→ **Task statement**:
Take the data below and extract the lines from the one with "In other words, all" to the one with "During the Queens", inclusive, exactly as written.

→ **Given records**:
------------------------
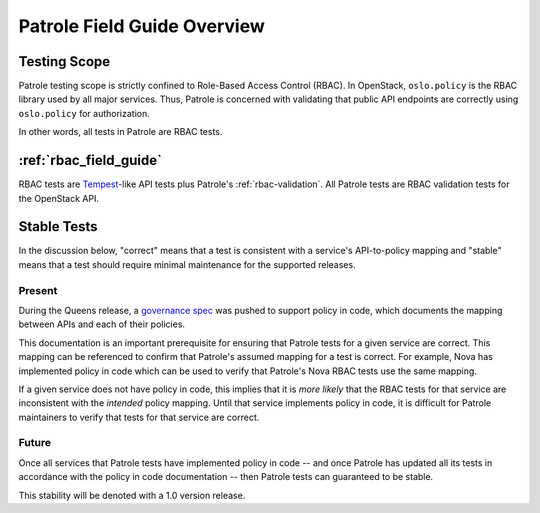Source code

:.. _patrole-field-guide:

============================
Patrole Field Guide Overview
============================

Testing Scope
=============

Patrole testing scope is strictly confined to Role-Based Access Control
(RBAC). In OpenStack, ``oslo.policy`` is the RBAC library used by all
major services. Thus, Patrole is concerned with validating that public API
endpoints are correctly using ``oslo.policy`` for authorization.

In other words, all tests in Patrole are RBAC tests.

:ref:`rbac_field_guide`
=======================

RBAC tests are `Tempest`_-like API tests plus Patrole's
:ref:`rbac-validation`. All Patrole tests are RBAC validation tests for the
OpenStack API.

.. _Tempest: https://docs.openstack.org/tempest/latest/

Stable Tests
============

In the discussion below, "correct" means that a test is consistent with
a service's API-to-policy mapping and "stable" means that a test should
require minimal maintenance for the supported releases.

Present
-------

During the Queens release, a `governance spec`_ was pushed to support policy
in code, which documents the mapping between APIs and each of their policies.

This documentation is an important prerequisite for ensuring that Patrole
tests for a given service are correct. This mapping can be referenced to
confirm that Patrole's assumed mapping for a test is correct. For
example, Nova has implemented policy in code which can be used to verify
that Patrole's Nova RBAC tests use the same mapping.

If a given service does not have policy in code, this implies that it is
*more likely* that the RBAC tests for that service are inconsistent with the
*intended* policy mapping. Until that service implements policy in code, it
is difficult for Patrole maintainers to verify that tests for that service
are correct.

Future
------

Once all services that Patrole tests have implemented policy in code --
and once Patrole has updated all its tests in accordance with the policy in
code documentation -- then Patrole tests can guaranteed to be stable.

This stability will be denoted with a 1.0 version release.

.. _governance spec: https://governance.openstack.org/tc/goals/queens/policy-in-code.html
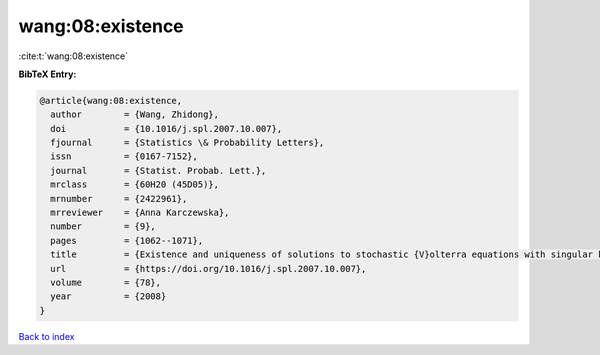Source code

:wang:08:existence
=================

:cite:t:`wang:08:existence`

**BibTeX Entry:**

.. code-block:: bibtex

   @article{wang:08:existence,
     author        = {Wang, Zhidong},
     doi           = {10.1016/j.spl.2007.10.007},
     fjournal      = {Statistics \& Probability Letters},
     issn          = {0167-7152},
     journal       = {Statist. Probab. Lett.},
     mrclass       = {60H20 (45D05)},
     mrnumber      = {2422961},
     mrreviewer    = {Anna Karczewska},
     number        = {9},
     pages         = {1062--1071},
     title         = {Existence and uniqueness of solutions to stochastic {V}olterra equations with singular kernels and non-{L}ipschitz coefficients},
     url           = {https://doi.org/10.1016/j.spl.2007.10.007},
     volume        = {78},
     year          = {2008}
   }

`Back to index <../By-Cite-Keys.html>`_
------------------------
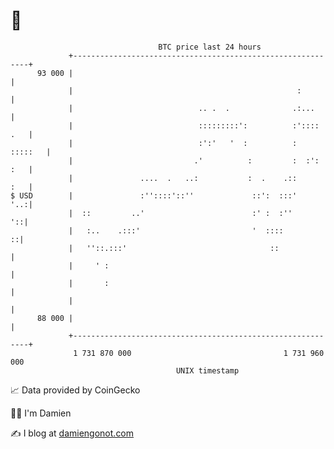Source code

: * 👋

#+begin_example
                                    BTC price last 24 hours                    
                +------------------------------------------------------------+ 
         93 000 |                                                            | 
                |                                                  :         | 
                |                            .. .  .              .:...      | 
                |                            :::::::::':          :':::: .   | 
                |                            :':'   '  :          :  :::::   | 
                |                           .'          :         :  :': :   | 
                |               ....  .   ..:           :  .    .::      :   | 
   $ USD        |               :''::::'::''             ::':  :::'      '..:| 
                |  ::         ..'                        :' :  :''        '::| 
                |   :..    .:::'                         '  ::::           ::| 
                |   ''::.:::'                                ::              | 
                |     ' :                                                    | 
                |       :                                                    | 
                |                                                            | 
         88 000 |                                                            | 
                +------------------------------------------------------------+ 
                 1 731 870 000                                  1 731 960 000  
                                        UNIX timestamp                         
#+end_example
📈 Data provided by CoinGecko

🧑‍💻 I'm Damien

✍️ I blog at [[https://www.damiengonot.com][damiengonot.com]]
------------------------
→ **Written solution**:
In other words, all tests in Patrole are RBAC tests.

:ref:`rbac_field_guide`
=======================

RBAC tests are `Tempest`_-like API tests plus Patrole's
:ref:`rbac-validation`. All Patrole tests are RBAC validation tests for the
OpenStack API.

.. _Tempest: https://docs.openstack.org/tempest/latest/

Stable Tests
============

In the discussion below, "correct" means that a test is consistent with
a service's API-to-policy mapping and "stable" means that a test should
require minimal maintenance for the supported releases.

Present
-------

During the Queens release, a `governance spec`_ was pushed to support policy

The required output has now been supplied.